Гоблин подложил одну руку под голову, а вторую положил себе на грудь, на сердце, концентрируясь на его стуке. Руфус уже скучал по дочери и жене, оставшимися в их доме, но это была вынужденная мера. Заработная плата учителя могла обеспечить им не самую лучшую, но вполне хорошую жизнь.
Он поднял руку и посмотрел на внутреннюю сторону ладони. Там ещё остались шрамы и мозоли от тяжёлой работы на шахте. Руфус медленно сжал ладонь, глядя на кулак и грустно вздохнул. Он совершенно не знал, как ему быть с детьми и с учителями – долгое время проведя среди таких же как он, гоблин отвык от общения. Руфус думал, как вообще начинать разговор, как спрашивать о чём-то и отвечать о своей жизни? Это так увлекло существо, что он уснул.
Глава 5. Шаткий мир
Ворон проспал завтрак. Повара могли и приготовить ему что-то отдельно, но он не стал их утруждать, попросив лишь чашку крепкого кофе. Он сидел один в столовой и, глядя в окно, пил спокойно горячий напиток. Ему слышались отдалённые голоса где-то на втором этаже и бубнёж поваров за стенкой. Ворон поднялся к себе – в столовой становилось слишком душно.

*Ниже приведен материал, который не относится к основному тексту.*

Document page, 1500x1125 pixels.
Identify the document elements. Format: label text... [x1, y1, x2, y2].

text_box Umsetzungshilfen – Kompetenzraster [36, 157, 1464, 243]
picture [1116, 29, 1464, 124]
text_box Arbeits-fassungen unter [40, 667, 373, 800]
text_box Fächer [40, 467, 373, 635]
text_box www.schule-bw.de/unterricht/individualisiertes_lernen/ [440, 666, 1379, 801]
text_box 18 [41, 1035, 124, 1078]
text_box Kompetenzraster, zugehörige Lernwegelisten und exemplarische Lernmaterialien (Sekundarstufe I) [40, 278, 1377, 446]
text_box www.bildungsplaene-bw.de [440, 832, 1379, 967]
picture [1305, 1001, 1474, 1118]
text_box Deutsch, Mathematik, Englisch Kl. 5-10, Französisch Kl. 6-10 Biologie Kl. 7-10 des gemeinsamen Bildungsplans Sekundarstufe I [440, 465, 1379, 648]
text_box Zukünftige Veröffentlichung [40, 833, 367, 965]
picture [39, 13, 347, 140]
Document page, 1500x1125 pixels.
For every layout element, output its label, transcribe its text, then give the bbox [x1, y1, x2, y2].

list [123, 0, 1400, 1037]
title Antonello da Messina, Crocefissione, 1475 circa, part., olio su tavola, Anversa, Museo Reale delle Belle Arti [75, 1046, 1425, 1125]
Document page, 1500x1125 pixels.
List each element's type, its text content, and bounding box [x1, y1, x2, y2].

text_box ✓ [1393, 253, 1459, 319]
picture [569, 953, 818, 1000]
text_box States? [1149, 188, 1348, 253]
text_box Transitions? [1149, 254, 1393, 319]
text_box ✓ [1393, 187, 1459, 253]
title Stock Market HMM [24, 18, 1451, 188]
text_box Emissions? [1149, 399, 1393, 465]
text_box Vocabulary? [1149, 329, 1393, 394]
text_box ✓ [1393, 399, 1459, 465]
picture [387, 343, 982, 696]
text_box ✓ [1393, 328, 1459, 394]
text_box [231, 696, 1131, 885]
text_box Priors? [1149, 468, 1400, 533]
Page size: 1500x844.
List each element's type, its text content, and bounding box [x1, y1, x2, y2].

Сегодня была солнечная погода и мистер Фивз решил не повторять вчерашней ошибки и надеть лишь рубашку с тонкой нити льна, без пиджака. Мужчина выглядел лучше, чем вчера – хороший сон пошёл ему на пользу, как и сытный вкусный ужин. Стоя возле окна в своём кабинете, директор наслаждался открывающимся видом зелёных полей и конного пастбища. Общение с животными входило в школьную программу, прежде всего из-за оборотней, чтобы они научились двигаться, не пугая лошадей или других чутких животных. А это было очень сложно. Директор вдруг вспомнил о делах и подошёл к рабочему столу, но он ничего не успел сделать, как к нему постучались. Мужчина лениво подошёл и открыл дверь. Он поперхнулся последним глотком кофе, уставившись на прекрасную спутницу.